## Work to complete
After locating the line containing "CONFLITS AU SAHEL", transcribe that line and all following lines exactly, stopping only at the end of the records.

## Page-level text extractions

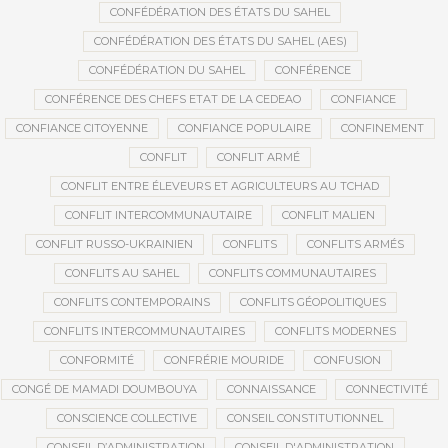
CONFÉDÉRATION DES ÉTATS DU SAHEL
CONFÉDÉRATION DES ÉTATS DU SAHEL (AES)
CONFÉDÉRATION DU SAHEL
CONFÉRENCE
CONFÉRENCE DES CHEFS ETAT DE LA CEDEAO
CONFIANCE
CONFIANCE CITOYENNE
CONFIANCE POPULAIRE
CONFINEMENT
CONFLIT
CONFLIT ARMÉ
CONFLIT ENTRE ÉLEVEURS ET AGRICULTEURS AU TCHAD
CONFLIT INTERCOMMUNAUTAIRE
CONFLIT MALIEN
CONFLIT RUSSO-UKRAINIEN
CONFLITS
CONFLITS ARMÉS
CONFLITS AU SAHEL
CONFLITS COMMUNAUTAIRES
CONFLITS CONTEMPORAINS
CONFLITS GÉOPOLITIQUES
CONFLITS INTERCOMMUNAUTAIRES
CONFLITS MODERNES
CONFORMITÉ
CONFRÉRIE MOURIDE
CONFUSION
CONGÉ DE MAMADI DOUMBOUYA
CONNAISSANCE
CONNECTIVITÉ
CONSCIENCE COLLECTIVE
CONSEIL CONSTITUTIONNEL
CONSEIL D’ADMINISTRATION
CONSEIL D'ADMINISTRATION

## Answer box
CONFLITS AU SAHEL
CONFLITS COMMUNAUTAIRES
CONFLITS CONTEMPORAINS
CONFLITS GÉOPOLITIQUES
CONFLITS INTERCOMMUNAUTAIRES
CONFLITS MODERNES
CONFORMITÉ
CONFRÉRIE MOURIDE
CONFUSION
CONGÉ DE MAMADI DOUMBOUYA
CONNAISSANCE
CONNECTIVITÉ
CONSCIENCE COLLECTIVE
CONSEIL CONSTITUTIONNEL
CONSEIL D’ADMINISTRATION
CONSEIL D'ADMINISTRATION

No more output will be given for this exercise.